▶ _元の文章_:
::::

犬のMRI検査を受ける前に、ホームドクターのもとで出された診断と同じ診断結果だった、ということもあり、「犬に負担をかけて検査する必要があったのだろうか?」と後悔されるかたも少なくありません。しかし、これもMRI検査を受けなくてはわからなかったことにありますので、実際に検査を受ける前にメリットもデメリットもよく考えたうえで検査を受ける必要があると言えます。
- MRIを受ける犬の体の負担と精神的負担
- MRI検査の費用の負担と効果
- MRI検査後の治療への望みや可能性
これらの全てを総合的に判断し、犬にMRI検査をするのかを獣医師と十分に納得がいくまで話す必要があります。
※MRI検査自体には痛みはありません。
無麻酔で行う犬のMRI検査の場合
近年犬の脳の動きや反応、感情の変化などの研究が進んでいます。麻酔で眠らせた状態ではなく、意識がある状態で脳のMRI検査がすすめられ、犬に関する様々なことが解明されつつあります。
ですが先ほどご紹介したように、MRI検査で犬は、長時間同じ姿勢で動かずに検査を受けることは変わりません。ではどのように無麻酔下でMRI検査を行うのでしょうか?
MRI検査へ向けたトレーニング
MRI検査と同じ環境で、同じ体制で犬に、「待て」ができるトレーニングを重ねていきます。伏せた状態で頭を同じ位置に置かせて、体を動かさない練習をします。犬がリラックスした精神状態で検査を受けるために、何度も練習を重ねて環境に慣らせる必要があります。
MRI検査の音の遮断
ドッグショーなどに出場する犬が、トリミングテーブルの上で微動だにせず立ったまま同じ姿勢をキープしているのを見たことがあるでしょうか?日頃の練習や、継続される習慣に、犬は高い適応力があるので指示が無ければ動かずに耐えることができます。

::::

▶ _提供データ_:

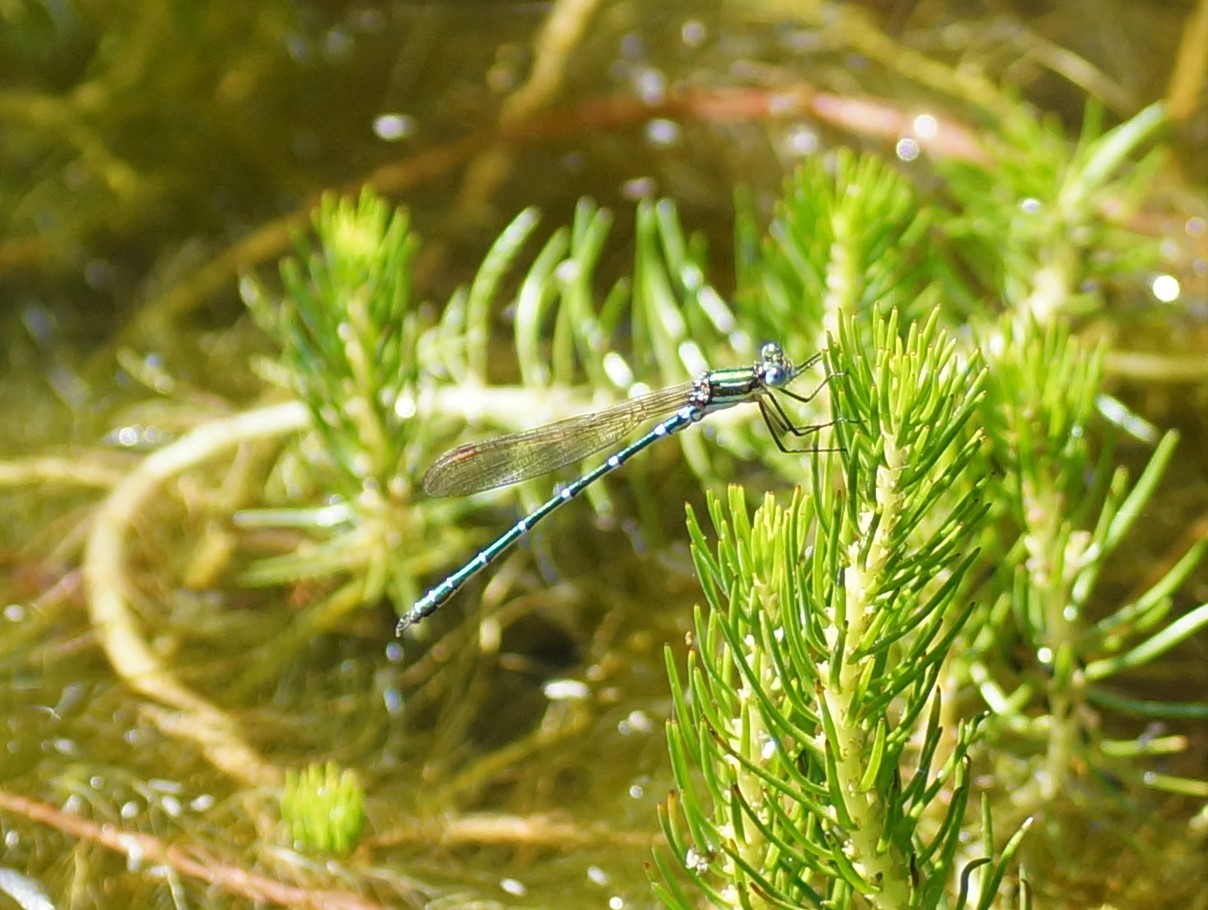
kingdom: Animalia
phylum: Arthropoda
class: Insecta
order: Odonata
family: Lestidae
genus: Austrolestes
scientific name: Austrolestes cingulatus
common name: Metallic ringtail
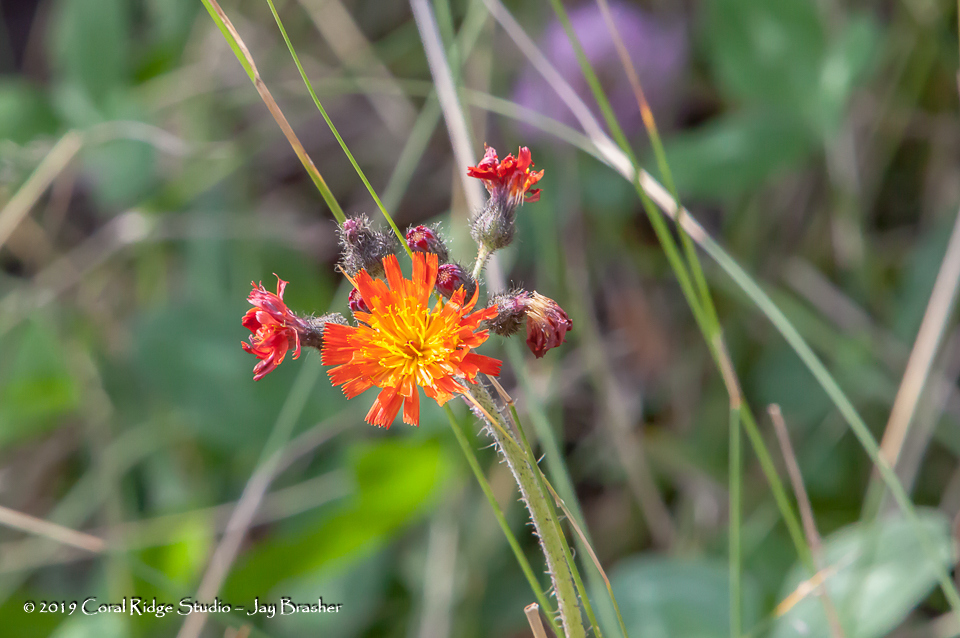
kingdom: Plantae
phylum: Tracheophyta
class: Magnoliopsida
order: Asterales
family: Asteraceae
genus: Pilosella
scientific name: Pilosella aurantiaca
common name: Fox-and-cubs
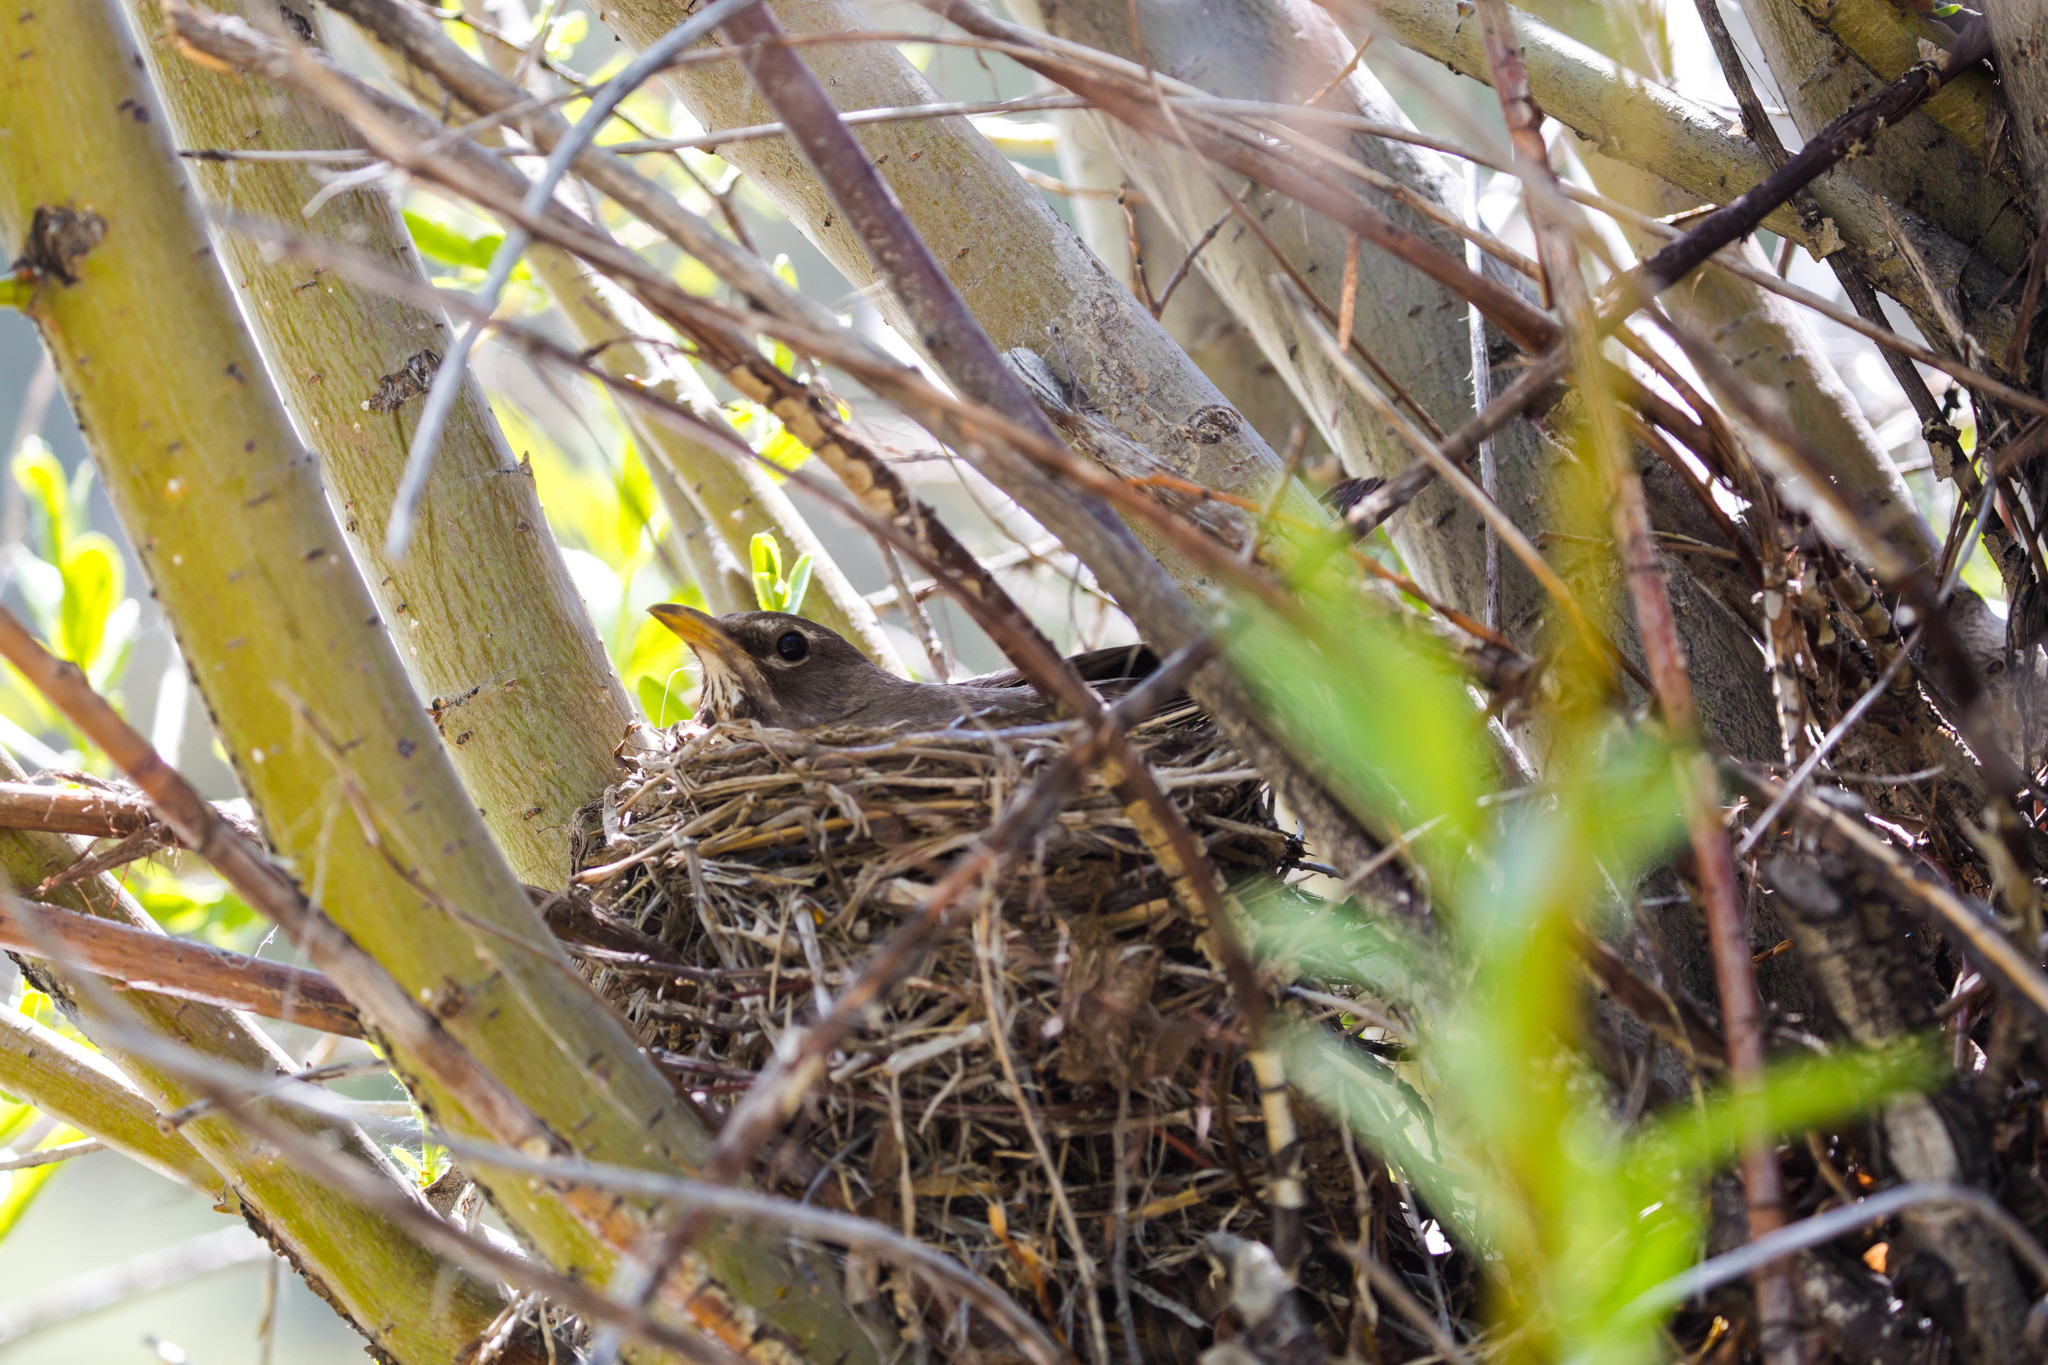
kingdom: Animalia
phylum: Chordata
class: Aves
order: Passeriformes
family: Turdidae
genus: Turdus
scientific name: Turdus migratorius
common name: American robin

::::

▶ _問題_: この文章によると、無麻酔でMRI検査を行う犬に、何度も練習を重ねて環境に慣らせる必要があるのはなぜですか。一〜三文で説明してください。 解答にはこの文章の内容だけを用いてください。

▶ _解答_: 犬がリラックスした精神状態で検査を受けられるようにするためです。無麻酔でも、犬は長時間同じ姿勢で動かずに検査を受けなければなりません。そのため、検査と同じ環境と体勢で、伏せて頭を同じ位置に置き、体を動かさない練習を重ねます。